Ainsi s’est formé ce que les grammairiens appellent l’accusatif de durée : Vejorum urbs decem æstates hiemesque continuas circumsessa… Flamini Diali noctem unam extra urbem manere nefas est. On trouve chez Lysias, pour dire qu’un homme est mort depuis trois ans : τέθνηκε ταῦτα τρία ἔτη. Le latin dit de façon non moins étrange : Puer decem annos natus.

Il est arrivé, ce qui ne pouvait manquer, que l’accusatif de durée s’est quelquefois confondu avec l’accusatif régime. Quand, en français, nous disons : les années qu’il a vécu, on ne sait au juste comment il faut considérer cette construction. Le même fait se rencontre dans les langues anciennes[1]. On peut différer d’avis sur quelques-uns de ces cas et l’on connaît les hésitations de l’orthographe française, mais sauf ces rencontres particulières pour lesquelles il est difficile de formuler une règle, l’existence d’un accusatif de durée est hors de doute ; il forme la troisième étape de cette histoire.

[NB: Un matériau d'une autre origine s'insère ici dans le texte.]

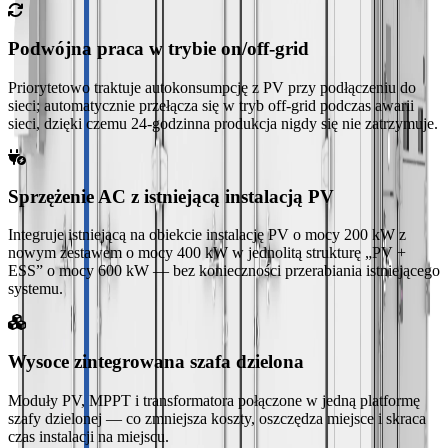
Podwójna praca w trybie on/off-grid
Priorytetowo traktuje autokonsumpcję z PV przy podłączeniu do
sieci; automatycznie przełącza się w tryb off-grid podczas awarii
sieci, dzięki czemu 24-godzinna produkcja nigdy się nie zatrzymuje.
Sprzężenie AC z istniejącą instalacją PV
Integruje istniejącą na obiekcie instalację PV o mocy 200 kW z
nowym zestawem o mocy 400 kW w jednolitą strukturę „PV +
ESS” o mocy 600 kW — bez konieczności przerabiania istniejącego
systemu.
Wysoce zintegrowana szafa dzielona
Moduły PV, MPPT i transformatora połączone w jedną platformę
szafy dzielonej — co zmniejsza koszty, oszczędza miejsce i skraca
czas instalacji na miejscu.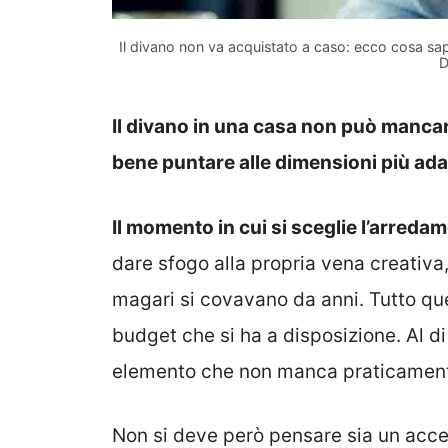
Il divano non va acquistato a caso: ecco cosa sape
D
Il divano in una casa non può mancar
bene puntare alle dimensioni più adat
Il momento in cui si sceglie l’arreda
dare sfogo alla propria vena creativa
magari si covavano da anni. Tutto qu
budget che si ha a disposizione. Al di
elemento che non manca praticamente
Non si deve però pensare sia un acce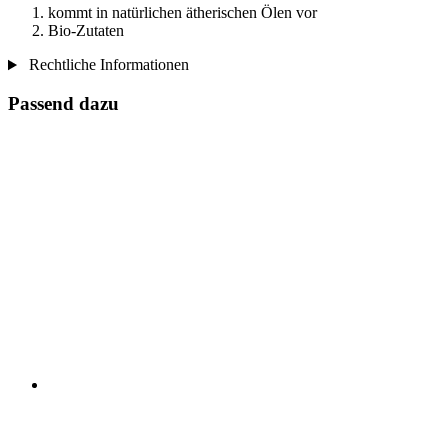
kommt in natürlichen ätherischen Ölen vor
Bio-Zutaten
Rechtliche Informationen
Passend dazu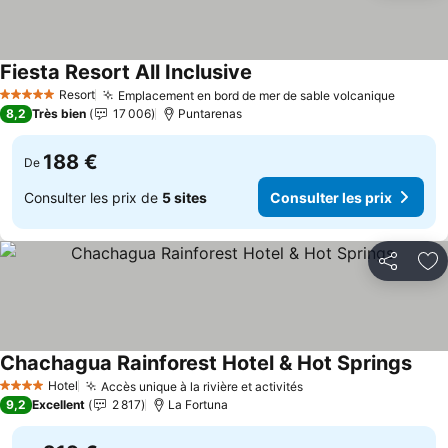
Fiesta Resort All Inclusive
Resort
Emplacement en bord de mer de sable volcanique
5 Étoiles
8,2
Très bien
17 006
Puntarenas
188 €
De
Consulter les prix de
5 sites
Consulter les prix
Partager
Aj
Chachagua Rainforest Hotel & Hot Springs
Hotel
Accès unique à la rivière et activités
4 Étoiles
9,2
Excellent
2 817
La Fortuna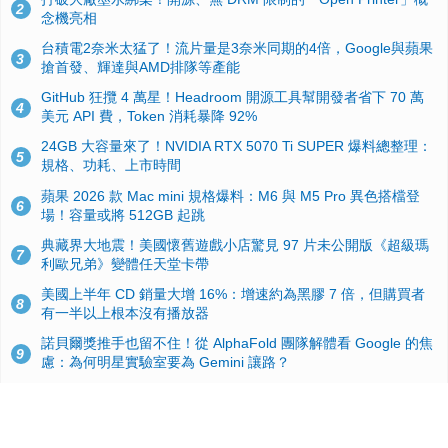
2
念機亮相
台積電2奈米太猛了！流片量是3奈米同期的4倍，Google與蘋果
3
搶首發、輝達與AMD排隊等產能
GitHub 狂攬 4 萬星！Headroom 開源工具幫開發者省下 70 萬
4
美元 API 費，Token 消耗暴降 92%
24GB 大容量來了！NVIDIA RTX 5070 Ti SUPER 爆料總整理：
5
規格、功耗、上市時間
蘋果 2026 款 Mac mini 規格爆料：M6 與 M5 Pro 異色搭檔登
6
場！容量或將 512GB 起跳
典藏界大地震！美國懷舊遊戲小店驚見 97 片未公開版《超級瑪
7
利歐兄弟》變體任天堂卡帶
美國上半年 CD 銷量大增 16%：增速約為黑膠 7 倍，但購買者
8
有一半以上根本沒有播放器
諾貝爾獎推手也留不住！從 AlphaFold 團隊解體看 Google 的焦
9
慮：為何明星實驗室要為 Gemini 讓路？
用AI省下4小時竟被塞更多工作！過來人曝光：為什麼優秀員工
10
不再跟你分享怎麼使用AI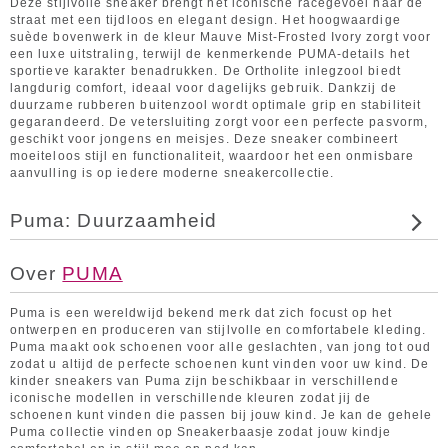
Deze stijlvolle sneaker brengt het iconische racegevoel naar de
straat met een tijdloos en elegant design. Het hoogwaardige
suède bovenwerk in de kleur Mauve Mist-Frosted Ivory zorgt voor
een luxe uitstraling, terwijl de kenmerkende PUMA-details het
sportieve karakter benadrukken. De Ortholite inlegzool biedt
langdurig comfort, ideaal voor dagelijks gebruik. Dankzij de
duurzame rubberen buitenzool wordt optimale grip en stabiliteit
gegarandeerd. De vetersluiting zorgt voor een perfecte pasvorm,
geschikt voor jongens en meisjes. Deze sneaker combineert
moeiteloos stijl en functionaliteit, waardoor het een onmisbare
aanvulling is op iedere moderne sneakercollectie.
Puma: Duurzaamheid
Over
PUMA
Puma is een wereldwijd bekend merk dat zich focust op het
ontwerpen en produceren van stijlvolle en comfortabele kleding.
Puma maakt ook schoenen voor alle geslachten, van jong tot oud
zodat u altijd de perfecte schoenen kunt vinden voor uw kind. De
kinder sneakers van Puma zijn beschikbaar in verschillende
iconische modellen in verschillende kleuren zodat jij de
schoenen kunt vinden die passen bij jouw kind. Je kan de gehele
Puma collectie vinden op Sneakerbaasje zodat jouw kindje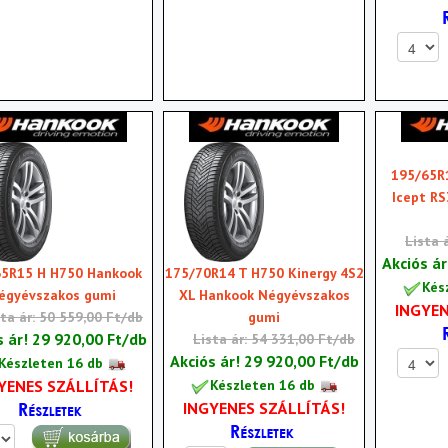
195/65R
Icept RS
Lista 
Akciós á
5R15 H H750 Hankook
175/70R14 T H750 Kinergy 4S2
Kés
égyévszakos gumi
XL Hankook Négyévszakos
INGYEN
sta ár: 50 559,00 Ft/db
gumi
s ár!
29 920,00 Ft/db
Lista ár: 54 331,00 Ft/db
Akciós ár!
29 920,00 Ft/db
Készleten 16 db
YENES SZÁLLÍTÁS!
Készleten 16 db
INGYENES SZÁLLÍTÁS!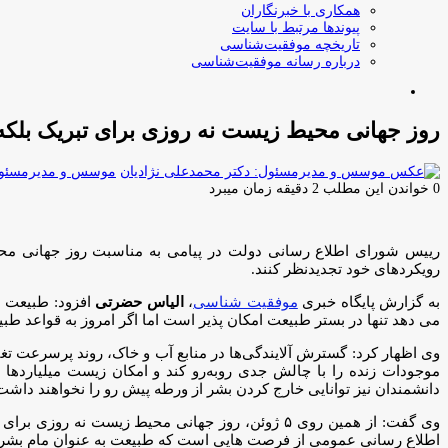
همکاری با خبرنگاران
پیوندها مرتبط با سایت
تاریخچه موفقیت‌شناسی
درباره رسانه موفقیت‌شناسی
جستجو
برای
روز جهانی محیط زیست نه روزی برای تبریک بلک
موسس و مدیرمسئول:
0
خواندن این مطلب 2 دقیقه زمان میبرد
رییس شورای اطلاع رسانی دولت در پیامی به مناسبت روز جهانی مح
رویکردهای خود تجدیدنظر کنند.
به گزارش پایگاه خبری
موفقیت شناسی
،
الیاس حضرتی
افزود: طبیعت ب
می دهد تنها در بستر طبیعت امکان پذیر است اما اگر امروز به قواعد طبی
وی اظهار کرد: گسترش آلایندگی‌ها در منابع آب و خاک، روند پرسرعت تغ
موجودات زنده را با چالش جدی روبه‌رو کند و امکان زیست میلیاردها
دانشمندان نیز توانایی خارج کردن بشر از ورطه پیش رو را نخواهند داشت
وی گفت: از همین روی ۵ ژوئن، روز جهانی محیط زیس
اطلاع رسانی عمومی از فرصت هایی است که طبیعت به عنوان مام بشر در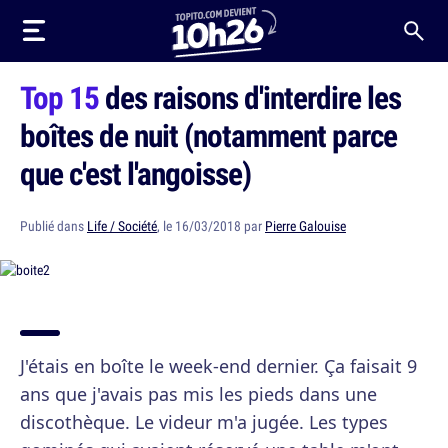
Top 15
des raisons d'interdire les
boîtes de nuit (notamment parce
que c'est l'angoisse)
Publié dans
Life / Société
, le 16/03/2018 par
Pierre Galouise
J'étais en boîte le week-end dernier. Ça faisait 9
ans que j'avais pas mis les pieds dans une
discothèque. Le videur m'a jugée. Les types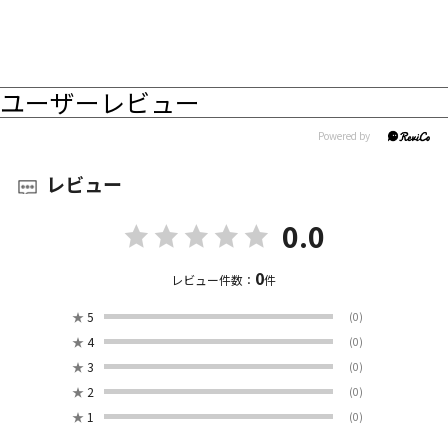
ユーザーレビュー
レビュー
0.0
0
レビュー件数：
件
★
5
(0)
★
4
(0)
★
3
(0)
★
2
(0)
★
1
(0)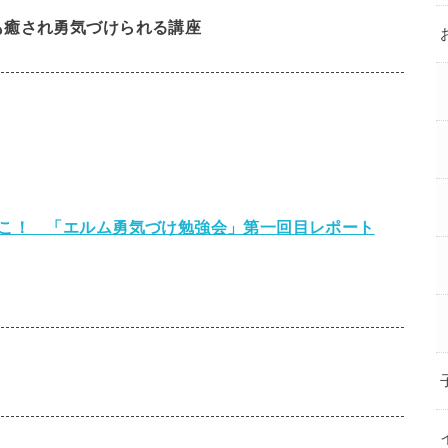
も癒され勇気づけられる講座
こ！ 「エルム勇気づけ勉強会」第一回目レポート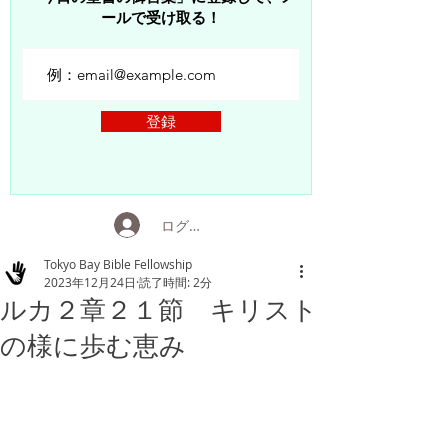
ールで受け取る！
登録
ログイン
Tokyo Bay Bible Fellowship
2023年12月24日
読了時間: 2分
ルカ２章２１節 キリスト
の様に歩む恵み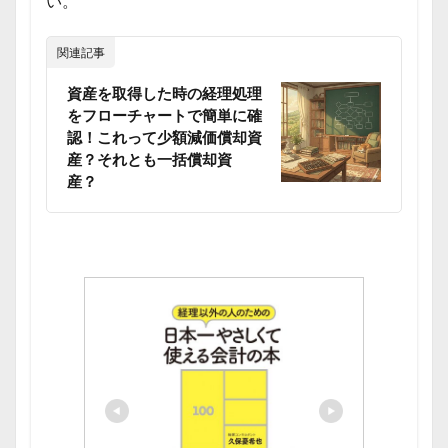
い。
関連記事
資産を取得した時の経理処理
をフローチャートで簡単に確
認！これって少額減価償却資
産？それとも一括償却資
産？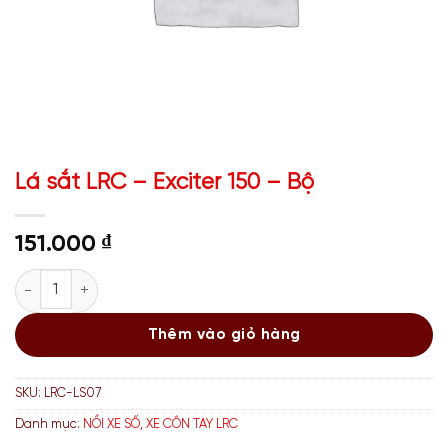
Lá sắt LRC – Exciter 150 – Bộ
151.000
₫
Lá sắt LRC - Exciter 150 - Bộ số lượng
Thêm vào giỏ hàng
SKU:
LRC-LS07
Danh mục:
NỒI XE SỐ, XE CÔN TAY LRC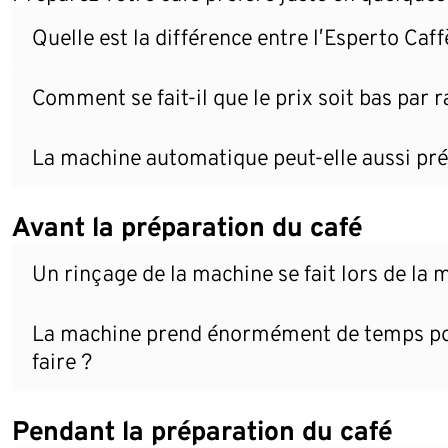
Quelle est la différence entre l’Esperto Caff
Comment se fait-il que le prix soit bas par
La machine automatique peut-elle aussi prép
Avant la préparation du café
Un rinçage de la machine se fait lors de la 
La machine prend énormément de temps pour 
faire ?
Pendant la préparation du café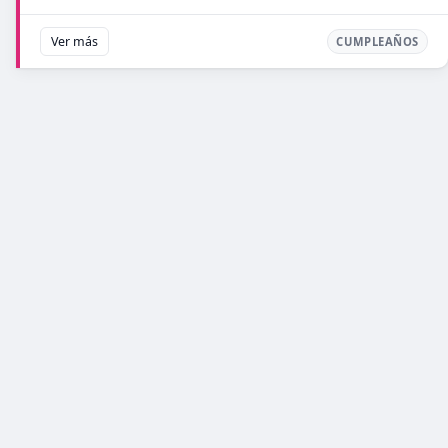
Ver más
CUMPLEAÑOS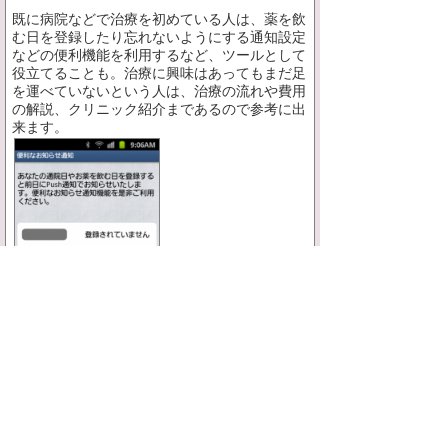
既に病院などで治療を初めている人は、薬を飲
む日を登録したり忘れないようにする通知設定
などの便利機能を利用するなど、ツールとして
役立てることも。治療に興味はあってもまだ足
を運べていないという人は、治療の流れや費用
の解説、クリニック紹介まであるので参考に出
来ます。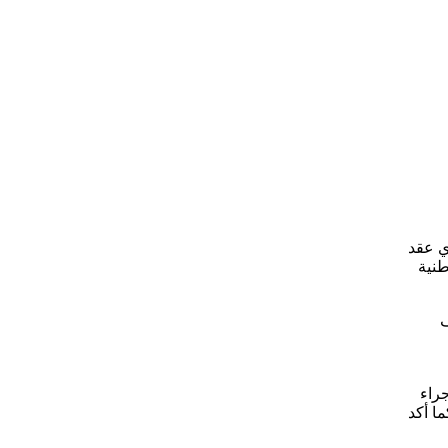
ي عقد
طنية
ف
جراء
ا أكد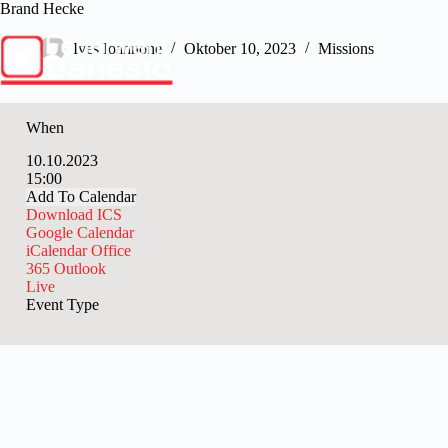
Skip
Brand Hecke
to
content
Ives Ioannone
Oktober 10, 2023
Missions
When
10.10.2023
15:00
Add To Calendar
Download ICS
Google Calendar
iCalendar
Office
365
Outlook
Live
Event Type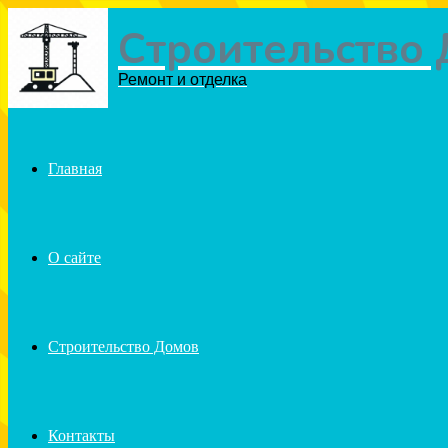
Строительство
Menu
Ремонт и отделка
Главная
О сайте
Строительство Домов
Контакты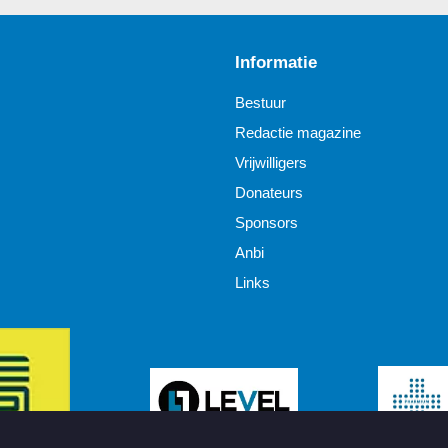
Informatie
Bestuur
Redactie magazine
Vrijwilligers
Donateurs
Sponsors
Anbi
Links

Il nous resterait à expliquer les locutions comme decem pedes latus ou comme os humerosque deo

  1. En sanscrit : çatam ǵiva çaradas, « puisses-tu vivre cent ans ! » — En grec : ἕνα μῆνα μένων, « restant un mois ». Τὴν αὔριον μέλλουσαν εἰ βιώσεται (Euripide, Alc.. 784) [« personne ne sait] s’il vivra le jour de demain ». Les langues anciennes ont l’air de ranger ces constructions sous la catégorie de l’accusatif régime. Mais le français se montre plus préoccupé du fond des choses, qui exige l’accusatif de durée.